Directions:
- Submit your assignment via P-web.
- Submit only a compiled R Markdown document (pdf, word, or html
output are all okay, but you may need to “zip” an html file)
- If you want to compile to a pdf you can install the
tinytext
package by running
install.packages('tinytex')
followed by
tinytex::install_tinytex()
- Only submit your .Rmd file if you are unable to compile it due to
errors (in the future you will be penalized for this)
Question #1
The “Antarctica Cyclones” data (loaded below) were collected as part
of a study
published 1983 looking at seasonal variation in the frequencies of
cyclones in Antarctica. Each row in this data set represents an observed
cyclone, and the data contain two categorical variables:
latLong
- the latitude band of where the cyclone
occurred using the coding: 1 = 40-49S, 2 = 50-59S, and 3 = 60-79S
Season
- the season when the cyclone occurred using the
coding: 1=Fall, 2=Winter, 3=Spring, and 4=Summer
cylcones = read.csv("https://remiller1450.github.io/data/cyclone.csv")
- Part A: Create a data visualization displaying the
frequencies of cyclones in each season. Based upon your visualization,
which season appears to have the most recorded cyclones?
- Part B: Consider the hypothesis that cyclones are
equally likely in all seasons. Perform a hypothesis test to evaluate
whether these data are consistent with this hypothesis. Clearly state
your test’s null hypothesis, the resulting \(p\)-value, and provide a 1-sentence summary
of the results. Include any
R
code you used to perform the
test.
- Part C: Display the standardized residuals for the
hypothesis test you performed in Part B. How do you interpret the
residual for the category
Season = 3
?
- Part D: Notice that the categories of
latLong
do not span the same area. In particular, the third
category covers twice as many degrees of latitude as the first two
categories. Considering this difference, what might be a suitable set of
proportions for the null hypothesis that cyclones are evenly distributed
across categories of latLong
?
- Part E: Perform a Chi-squared Goodness of Fit Test
using the null hypothesis you provided in Part D. Report the \(p\)-value and a 1-sentence summary of the
test.
- Part F: Use standardized residuals to identify the
latitude band whose observed count most substantially deviates from its
expected count.
\(~\)
Question #2
The data provided below are a random sample of \(n=200\) patient visits to an ICU hospital
affiliated with Carnegie Mellon University (CMU)
These data contain several categorical variables that are encoded
numerically. The questions below will involve the variables:
Race
- The patient’s race: 1=white, 2=black, or
3=other
Consciousness
- Level of awareness at arrival:
1=conscious, 2=deep stupor, or 3=coma
Status
- Patient status: 0=lived or 1=died
icu = read.csv("https://remiller1450.github.io/data/ICUAdmissions.csv")
- Part A: According to the US
Census, the Pittsburgh metropolitan area (where CMU is located) is
85% white, 8% black, and 7% other races. Use this information to
statistically evaluate whether the racial demographics of the ICU
patients at this hospital differ from those of the Pittsburgh
metropolitan area. Report the \(p\)-value of your test and a 1-sentence
summary. If you find a significant result, use standardized residuals to
report the group with the largest deviation from what is expected.

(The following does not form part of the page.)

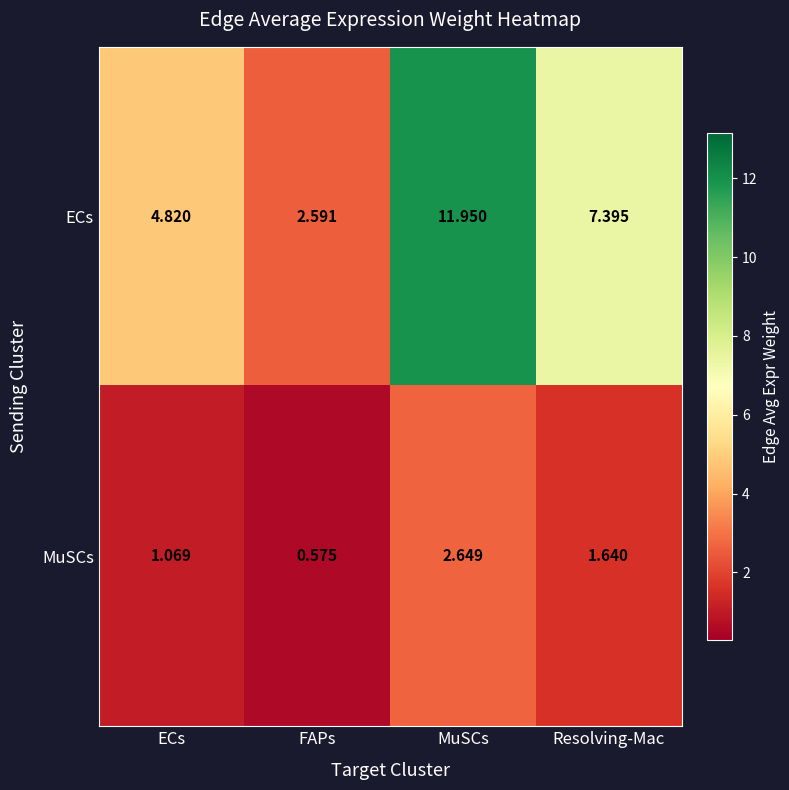

Which series has the largest range (max minus min)?

ECs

- Part B: Perform a Chi-squared Test to evaluate
whether the variable
Race
is associated with the variable
Status
. Report the \(p\)-value of your test and a 1-sentence
summary. If you find a significant result, use standardized residuals to
report the combination of categories with the largest deviation from
what is expected. You may ignore any warning messages given by
chisq.test()
.
- Part C: Without doing so, suppose you calculate
Cramer’s V to quantify the strength of association present in the data
used in Part B. Would you expect this measure to be closer to 0 or
closer to 1? Briefly explain your reasoning.

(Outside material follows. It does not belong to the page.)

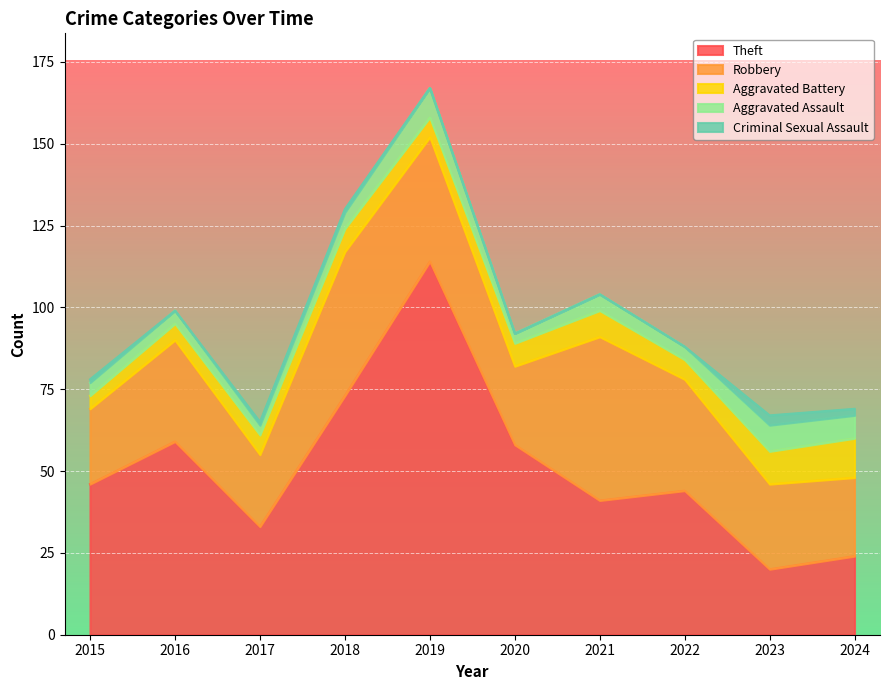

In Criminal Sexual Assault, how many points are lower than both neighbors (excluding endpoints)?

1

- Part D: Repeat the analysis in Part B using
Fisher’s Exact Test. How does the \(p\)-value of this test compare to the one
you found in Part B? Which of these \(p\)-values is more trustworthy? Briefly
explain.
- Part E: Consider a Chi-squared test of Independence
involving the variables
Race
and
Consciousness
. The null hypothesis for this test implies a
certain distribution of Consciousness
for each category of
Race
. calculate the proportions that define this
distribution.
- Part F: The \(p\)-value when using Fisher’s Exact Test to
assess the relationship between the variables
Race
and
Consciousness
is 0.227. Does this provide strong evidence
that each category of race follows the distribution of consciousness you
provided in Part E? Briefly explain your reasoning.